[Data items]
== == ==

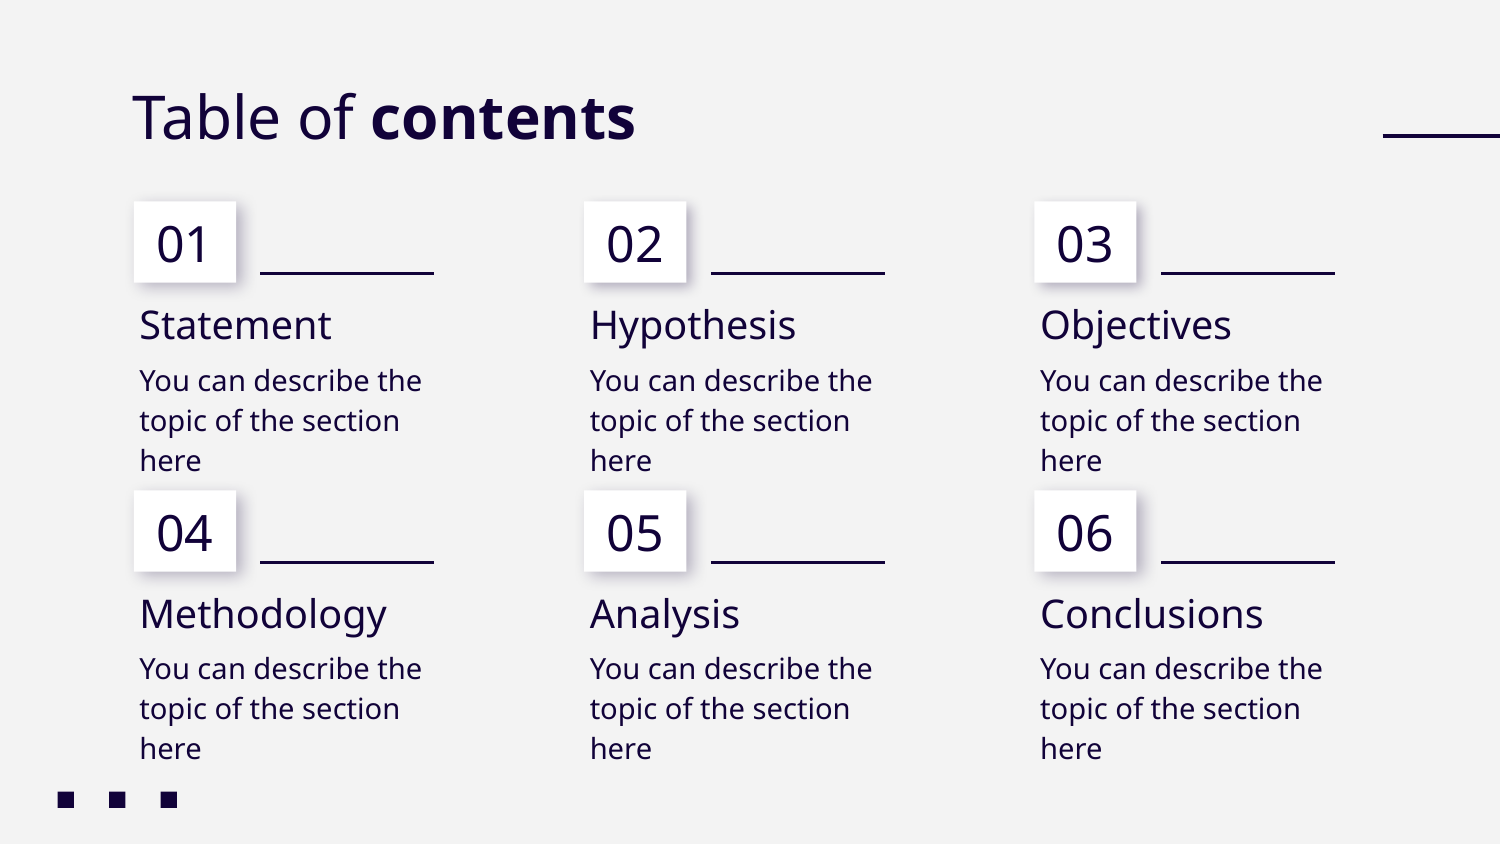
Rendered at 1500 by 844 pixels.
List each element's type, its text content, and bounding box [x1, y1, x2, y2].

subtitle Methodology [124, 590, 475, 630]
title 01 [133, 201, 237, 283]
subtitle Analysis [574, 590, 926, 630]
subtitle You can describe the topic of the section here [1025, 341, 1376, 448]
subtitle Hypothesis [574, 302, 926, 341]
title 02 [584, 201, 687, 283]
subtitle Conclusions [1025, 590, 1376, 630]
title Table of contents [117, 64, 1383, 160]
subtitle You can describe the topic of the section here [574, 341, 926, 448]
subtitle Statement [124, 302, 475, 341]
title 03 [1034, 201, 1137, 283]
title 05 [584, 490, 687, 572]
subtitle Objectives [1025, 302, 1376, 341]
subtitle You can describe the topic of the section here [124, 341, 475, 448]
subtitle You can describe the topic of the section here [124, 630, 475, 737]
title 04 [133, 490, 237, 572]
title 06 [1034, 490, 1137, 572]
subtitle You can describe the topic of the section here [1025, 630, 1376, 737]
subtitle You can describe the topic of the section here [574, 630, 926, 737]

== == ==

§ TRY IT
Set down every line of the entries above again, exactly as written, but not the pictures.

§ SOLUTION FOR THIS TASK
Rendered at 1500 by 844 pixels.
List each element's type, its text content, and bounding box [x1, y1, x2, y2].

subtitle Methodology [124, 590, 475, 630]
title 01 [133, 201, 237, 283]
subtitle Analysis [574, 590, 926, 630]
subtitle You can describe the topic of the section here [1025, 341, 1376, 448]
subtitle Hypothesis [574, 302, 926, 341]
title 02 [584, 201, 687, 283]
subtitle Conclusions [1025, 590, 1376, 630]
title Table of contents [117, 64, 1383, 160]
subtitle You can describe the topic of the section here [574, 341, 926, 448]
subtitle Statement [124, 302, 475, 341]
title 03 [1034, 201, 1137, 283]
title 05 [584, 490, 687, 572]
subtitle Objectives [1025, 302, 1376, 341]
subtitle You can describe the topic of the section here [124, 341, 475, 448]
subtitle You can describe the topic of the section here [124, 630, 475, 737]
title 04 [133, 490, 237, 572]
title 06 [1034, 490, 1137, 572]
subtitle You can describe the topic of the section here [1025, 630, 1376, 737]
subtitle You can describe the topic of the section here [574, 630, 926, 737]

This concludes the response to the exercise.